PERMINTAAN TERTULIS —
Tolong tentukan apakah setiap pernyataan berikut sesuai dengan teks tentang riwayat Israiliyat di bawah: (a) Tafsir bil Ma'tsur terbagi menjadi tiga macam; (b) menurut Shobir Abdurrohmah Tuaimah, suku kata "il" berarti hamba; (c) kisah-kisah dari ahli kitab itu dinisbatkan kepada Yahudi karena Yahudi yang paling dominan. Jawab ya atau tidak untuk masing-masing, disertai kutipan persis kata-kata penentu dari teks.

KUTIPAN UNTUK DIBACA —
┄┄┄┄┄┄
Kaum Muslimin mengakui sepenuh hati bahwa Al Qur’an merupakan petunjuk bagi manusia. Namun tidak semua kaum muslimin secara langsung dapat memahaminya sebagai petunjuk hidup. Oleh karena itu bantuan penafsiran dan penta'wilan terhadap Al Qur'an sangat dibutuhkan, dari sini peran Mufassir sangat dibutuhkan agar Al Qur'an dapat dipahami dan diamalkan sebagai petunjuk hidup manusia.
Terdapat dua pendekatan yang digunakan dalam menafsirkan Al Qur'an, yaitu Tafsir bil Ma’tsur dan Tafsir bil Ra’yi, Tafsir bil Ma’tsur terdiri dari tiga macam yaitu Tafsir Al Qur'an bi Al Qur'an, Tafsir Al Qur'an bil as Sunnah, Tafsir Al Qur'an bil Atsar as Sahabat[1], sedangkan Tafsir bil Ra’yi adalah penafsiran Al Qur'an dengan menggunakan akal dan ijtihad. Masing-masing pendekatan mempunyai kelemahan dan kelebihan, salah satu kelemahan yang dimiliki Tafsir menggunakan pendekatan Ma'tsur adalah masuknya unsur-unsur Israiliyah kedalamnya, maksudnya riwayat Israliyat kedalam penafsiran Al Qur'an disebabkan adanya persamaan masalah antara keduanya terutama tema yang menyangkut umat terdahulu[2].
- Definisi dan sejarah munculnya riwayat Israliyat
Israliyat merupakan bentuk plural (jamak) dari lafadh Israiliyah, yaitu bentuk kata yang dinisbatkan pada Bani Israil. Menurut Shobir Abdurrohmah Tuaimah Israil adalah bahasa Ibrani yang tersusun dari dua suku kata, “ isra” yang berarti hamba atau seorang pilihan dan “ il “ yang berarti Allah, jadi Israil berarti Abdullah atau seorang hamba Allah[3]. Adapun yang dimaksud dengan riwayat Israiliyah adalah kisah-kisah yang berasal ahli kitab baik Yahudi maupun Nasrani yang masuk kedalam penasiran Al Qur'an, kisah-kisah tersebut dinisbatkan kepada pihak Yahudi (Bani Israil) karena yang paling dominan adalah Yahudi[4]. Ahmad Kholil dalam bukunya Dirasah fi Al Qur'an berpendapat bahwa Israliyat adalah kisah-kisah yang diriwayatkan dari ahli kitab, baik yang berhubungan dengan ajaran Agama mereka maupun yang tidak ada hubungannya[5].
┄┄┄┄┄┄
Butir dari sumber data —
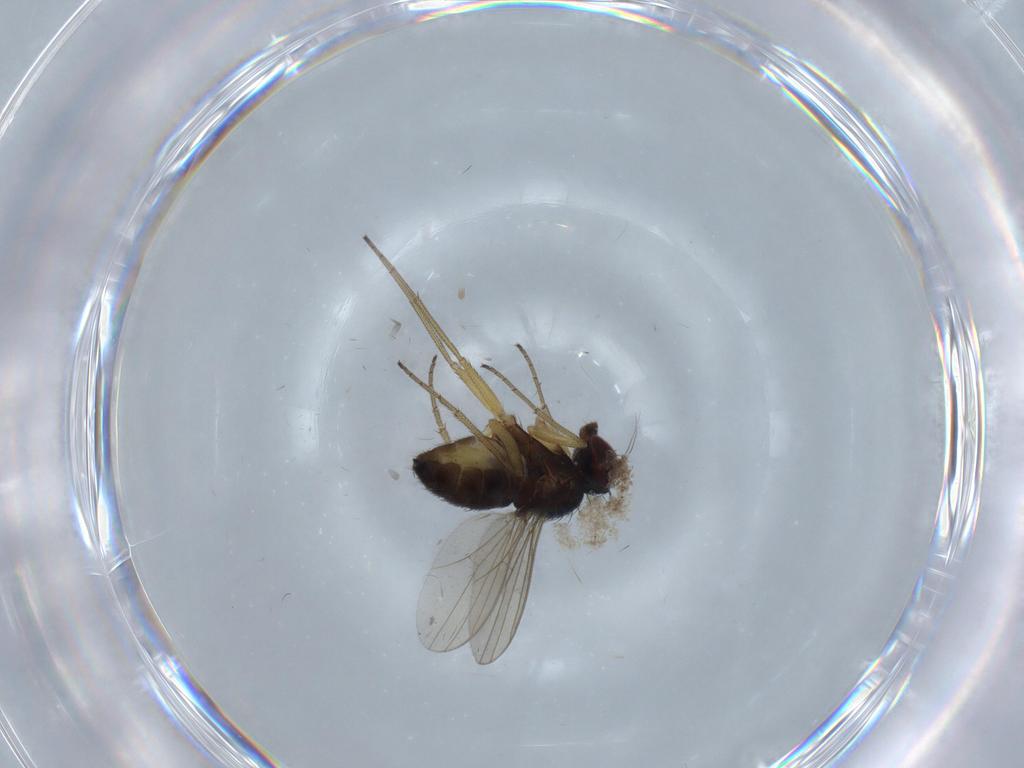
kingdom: Animalia
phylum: Arthropoda
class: Insecta
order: Diptera
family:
┄┄┄┄┄┄
JAWABAN LENGKAP —
(a) Ya: "Tafsir bil Ma’tsur terdiri dari tiga macam"
(b) Tidak: "yang berarti Allah, jadi Israil berarti Abdullah atau seorang hamba Allah"
(c) Ya: "dinisbatkan kepada pihak Yahudi (Bani Israil) karena yang paling dominan adalah Yahudi"